If the equation $(x^2-4)^3(x^3+1)^n(x^2-5x+6)^m=0$ has 18 roots, find m+n.

Question

If the equation $(x^2-4)^3(x^3+1)^n(x^2-5x+6)^m=0$ has 18 roots, find $m+n$.

I did and I got $$(x+2)^3(x-2)^{3+m}(x+1)^n(x^2-x+1)^n(x-3)^m=0$$, so I find $3+3+m+n+2n+m=18\implies 2m+3n=12$, the answer is m+n=5. What I have to do now?

Answer 1

Note that $m$ and $n$ have to be non-negative integers, and perhaps it is implied in the question that $m$ and $n$ are positive as well.
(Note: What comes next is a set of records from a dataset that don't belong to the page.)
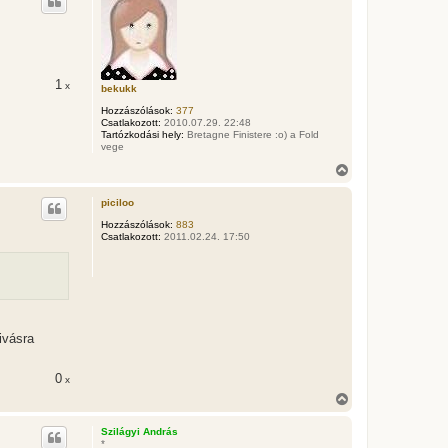
s
z
a
a
t
e
1
x
t
bekukk
e
Hozzászólások:
377
j
Csatlakozott:
2010.07.29. 22:48
é
Tartózkodási hely:
Bretagne Finistere :o) a Fold
r
vege
e
V
i
s
piciloo
s
z
Hozzászólások:
883
Csatlakozott:
2011.02.24. 17:50
a
a
t
e
t
e
j
é
ivásra
r
e
0
x
V
i
s
Szilágyi András
s
*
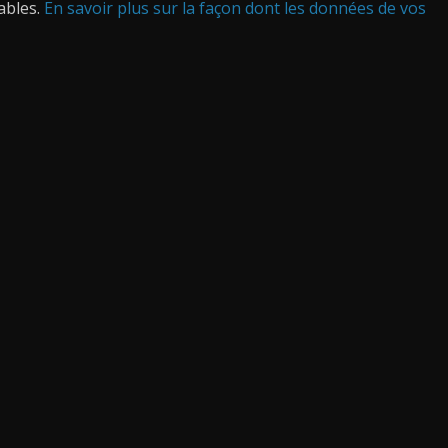
rables.
En savoir plus sur la façon dont les données de vos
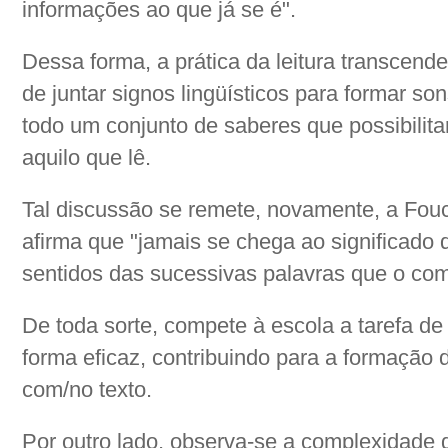
informações ao que já se é".
Dessa forma, a prática da leitura transcen
de juntar signos lingüísticos para formar sons
todo um conjunto de saberes que possibilita
aquilo que lê.
Tal discussão se remete, novamente, a Fouc
afirma que "jamais se chega ao significado
sentidos das sucessivas palavras que o c
De toda sorte, compete à escola a tarefa de 
forma eficaz, contribuindo para a formação d
com/no texto.
Por outro lado, observa-se a complexidade 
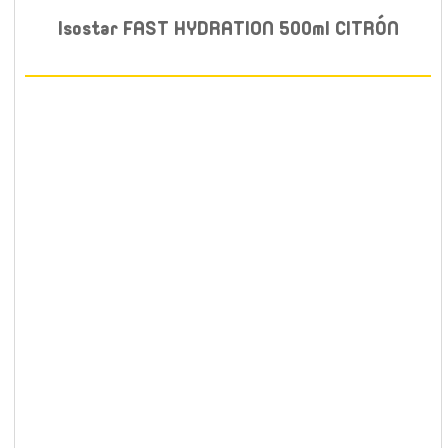
Isostar FAST HYDRATION 500ml CITRÓN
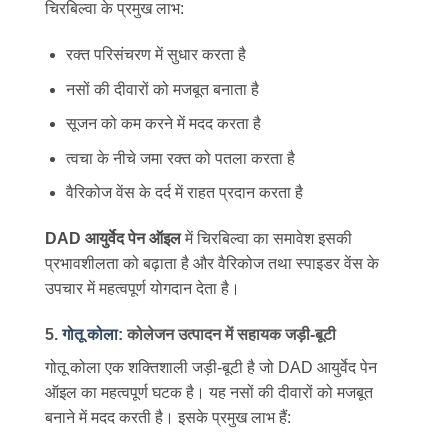
चिरबिल्वा के प्रमुख लाभ:
रक्त परिसंचरण में सुधार करता है
नसों की दीवारों को मजबूत बनाता है
सूजन को कम करने में मदद करता है
त्वचा के नीचे जमा रक्त को पतला करता है
वैरिकोज वेंस के दर्द में राहत प्रदान करता है
DAD आयुर्वेद पेन ऑइल
में चिरबिल्वा का समावेश इसकी
प्रभावशीलता को बढ़ाता है और वैरिकोज तथा स्पाइडर वेंस के
उपचार में महत्वपूर्ण योगदान देता है।
5.
गोतू कोला
: कोलेजन उत्पादन में सहायक जड़ी-बूटी
गोतू कोला एक शक्तिशाली जड़ी-बूटी है जो DAD आयुर्वेद पेन
ऑइल का महत्वपूर्ण घटक है। यह नसों की दीवारों को मजबूत
बनाने में मदद करती है। इसके प्रमुख लाभ हैं:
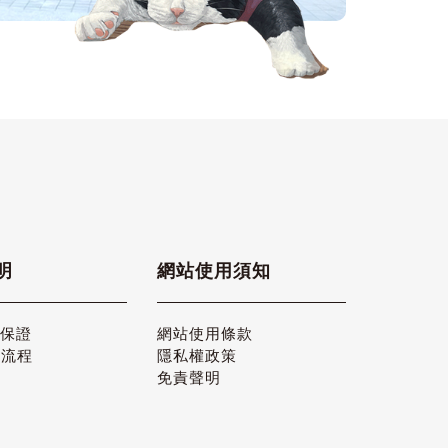
明
網站使用須知
品保證
網站使用條款
貨流程
隱私權政策
免責聲明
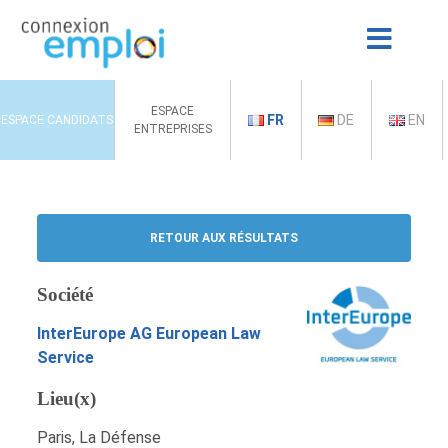
ESPACE
FR
DE
EN
ESPACE CANDIDATS
ENTREPRISES
RETOUR AUX RÉSULTATS
Société
InterEurope AG European Law
Service
Lieu(x)
Paris, La Défense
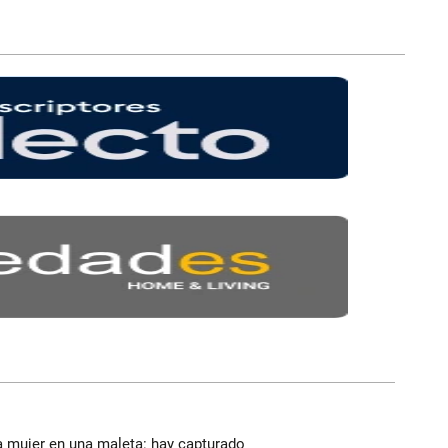
a mujer en una maleta: hay capturado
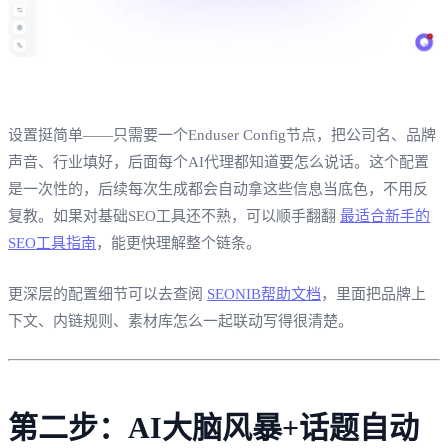
设置挺简单——只需要一个Enduser Config节点，把公司名、品牌
声音、行业填好，后面每个AI代理都知道要怎么说话。这个配置
是一次性的，后续每次生成都会自动拿这些信息当底色，不用反
复教。如果对基础SEO工具还不熟，可以顺手翻翻
最适合新手的
SEO工具指南
，能更快理解整个链条。
更深层的配置细节可以去查阅
SEONIB帮助文档
，里面把品牌上
下文、内链规则、素材库怎么一起联动写得很清楚。
第二步：AI大脑风暴+话题自动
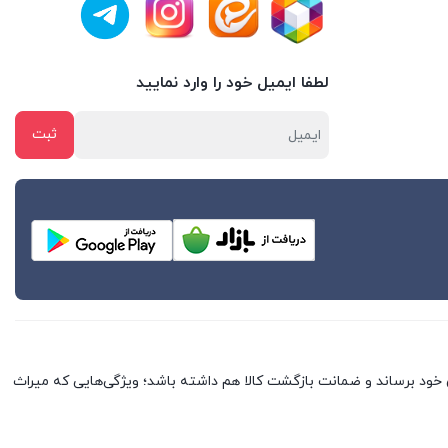
لطفا ایمیل خود را وارد نمایید
خود برساند و ضمانت بازگشت کالا هم داشته باشد؛ ویژگی‌هایی که میراث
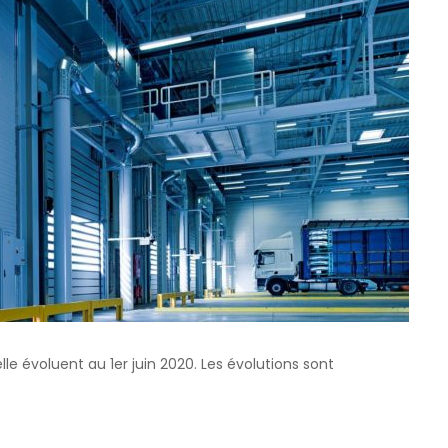
lle évoluent au 1er juin 2020. Les évolutions sont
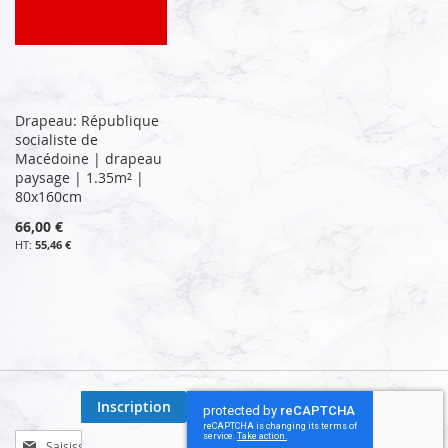
Drapeau: République
socialiste de
Macédoine | drapeau
paysage | 1.35m² |
80x160cm
66,00 €
55,46 €
Inscription
Inscription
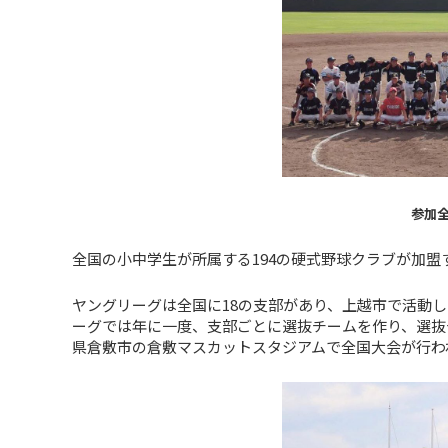
参加
全国の小中学生が所属する194の硬式野球クラブが加
ヤングリーグは全国に18の支部があり、上越市で活動
ーグでは年に一度、支部ごとに選抜チームを作り、選抜
県倉敷市の倉敷マスカットスタジアムで全国大会が行わ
The only positive solution to $3n+2m=12$ is $n=2,m=3$, so $m+n=5$.

If zero powers are allowed, then we also have $n=4,m=0$ and $n=0,m=6$, for sums of $4$ and $6$ respectively.

Answer 2

In the first factor the multiplicity of the solution $x=2\vee x=-2$ is $3$, so here we have $6$ solutions. In the second case the solution $x=-1$ has $n$ multiplicity, while in third factor there are solutions: $x=-2 \vee x=-3$ with multiplicity $m$. We have to have: $$3n+2m=12$$ So, every $(m,n)\in N$ such that $3n+2m=12$ are correct. In particular this is a diphantine equation with solutions: $$m=6 \land n=0 \lor m=3 \land n=2 \lor m=0 \land n=4$$

Answer 3

$2×3+3×n+2×m = 18$

Find $m+n$

$3*n+2*m = 12$ ( Diophantine equation )

Offcourse $m,n € Z$ were $Z → (0,1,2,3,4,5,............)$

If we construct a table,

Put $n=0$, $m=6$

Put $n=1$, $m$ ≠ $Z$

Put $n=2$, $m=3$

Put $n=3$, $m$ ≠ $Z$

Put $n=4$, $m=0$

So there are only there values that works here $n=0$, $m=6$ and $n=2$, $m=3$ and $n=4$, $m=0$

Therefore $m+n$ is either $6$ or $5$ or $4$